In an effort to create a cadre of future physicians with improved bedside manners, the Association of American Medical Colleges has announced changes to the Medical College Admission Test that would plumb applicants' knowledge of psychology, sociology and biology, as well as their ethical and scientific reasoning skills.

"Being a good doctor isn't just about understanding science: it's about understanding people," said Dr. Darrell G. Kirch, president and chief executive of the Association of American Medical Colleges in a news conference Thursday. A philosophy major in his undergraduate days, Kirch said that the forthcoming changes "feel very momentous," paving the way for students from a wide range of backgrounds to the medical profession.

Starting in 2015, aspiring doctors will sit down for a 6½-hour test that will go beyond plumbing their knowledge of physics, general and organic chemistry and biochemistry. Two new sections will be added: one titled "Psychological, Sociological and Biological Foundations of Behavior," and another, "Critical Analysis and Reasoning Skills."

Those will require students to have a broad background in the social sciences and an ability to analyze, evaluate and apply information from subjects as diverse as philosophy and ethics, population health and cross-cultural studies.

Kirch said the changes are being announced well ahead of their implementation so that high school and college students considering a medical career can start diversifying their course loads now.

While Kirch said American patients have access to the best medical care in the world, they consistently rate physicians' "people skills" less highly. As research demonstrates the powerful influence that a person's mind, background and social networks have on his or her health, Kirch said that future physicians need to have a broad understanding of these fields if they are to be effective physicians.

And with a patient population growing older and more ethnically diverse than at any time in history, he said, tomorrow's doctors must have some academic exposure to fields beyond science.

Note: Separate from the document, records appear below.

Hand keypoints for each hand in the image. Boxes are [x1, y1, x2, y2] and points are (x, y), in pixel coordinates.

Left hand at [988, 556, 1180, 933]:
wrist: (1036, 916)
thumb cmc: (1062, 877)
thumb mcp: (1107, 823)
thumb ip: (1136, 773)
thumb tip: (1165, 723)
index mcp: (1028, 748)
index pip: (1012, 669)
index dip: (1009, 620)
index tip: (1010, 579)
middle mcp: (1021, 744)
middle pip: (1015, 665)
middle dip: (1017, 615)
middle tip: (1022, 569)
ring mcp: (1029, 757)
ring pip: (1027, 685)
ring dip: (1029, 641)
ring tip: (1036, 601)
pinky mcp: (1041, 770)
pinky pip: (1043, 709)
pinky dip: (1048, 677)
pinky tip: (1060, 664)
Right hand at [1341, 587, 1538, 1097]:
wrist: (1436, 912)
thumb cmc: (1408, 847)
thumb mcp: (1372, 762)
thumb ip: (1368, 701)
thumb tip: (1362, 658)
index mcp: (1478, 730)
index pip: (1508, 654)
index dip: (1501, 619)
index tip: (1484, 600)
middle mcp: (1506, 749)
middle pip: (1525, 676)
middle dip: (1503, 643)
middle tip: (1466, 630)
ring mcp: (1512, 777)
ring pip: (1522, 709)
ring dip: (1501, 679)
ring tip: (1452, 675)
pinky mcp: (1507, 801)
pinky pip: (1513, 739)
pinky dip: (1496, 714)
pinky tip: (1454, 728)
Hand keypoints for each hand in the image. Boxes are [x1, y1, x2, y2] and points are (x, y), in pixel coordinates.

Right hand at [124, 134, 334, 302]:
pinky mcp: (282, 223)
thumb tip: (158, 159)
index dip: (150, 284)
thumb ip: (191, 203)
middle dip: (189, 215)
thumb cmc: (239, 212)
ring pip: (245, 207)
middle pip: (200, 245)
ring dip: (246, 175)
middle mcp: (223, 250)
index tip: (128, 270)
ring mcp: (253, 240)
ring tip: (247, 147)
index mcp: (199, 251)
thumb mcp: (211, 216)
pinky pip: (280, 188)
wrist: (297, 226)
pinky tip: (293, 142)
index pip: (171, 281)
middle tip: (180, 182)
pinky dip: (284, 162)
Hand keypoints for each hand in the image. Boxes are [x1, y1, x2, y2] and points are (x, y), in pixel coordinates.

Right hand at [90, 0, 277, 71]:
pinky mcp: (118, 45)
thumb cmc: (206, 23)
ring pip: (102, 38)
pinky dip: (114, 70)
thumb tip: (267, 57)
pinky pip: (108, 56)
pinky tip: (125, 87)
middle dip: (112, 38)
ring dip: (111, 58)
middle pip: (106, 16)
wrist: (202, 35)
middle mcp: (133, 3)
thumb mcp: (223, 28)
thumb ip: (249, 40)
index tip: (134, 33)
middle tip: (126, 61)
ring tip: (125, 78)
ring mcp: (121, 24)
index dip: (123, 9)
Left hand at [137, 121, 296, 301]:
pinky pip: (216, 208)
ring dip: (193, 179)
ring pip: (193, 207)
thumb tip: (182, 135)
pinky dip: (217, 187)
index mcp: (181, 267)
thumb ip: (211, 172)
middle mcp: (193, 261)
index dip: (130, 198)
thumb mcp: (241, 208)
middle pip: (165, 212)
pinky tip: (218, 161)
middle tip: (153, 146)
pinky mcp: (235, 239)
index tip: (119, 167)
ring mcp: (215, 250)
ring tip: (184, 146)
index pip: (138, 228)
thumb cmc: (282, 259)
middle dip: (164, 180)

The new MCATs, he said, "will help us move toward greater diversity" in the physician workforce and in the academic backgrounds from which they come. Those who majored in English literature, economics and history need not rule out the possibility of a career in medicine, he said. At the same time, the MCATs will continue to test students' grounding in college-level science, as well as their "scientific inquiry and reasoning skills."

The MCATs, currently a four-to-five-hour ordeal, now will take about 6½ hours. In the process of overhauling the test, Kirch said, medical school admission directors urged the organization to drop the written portion of the test, which they said added no information on applicants that could not be gleaned by their course grades and other application material.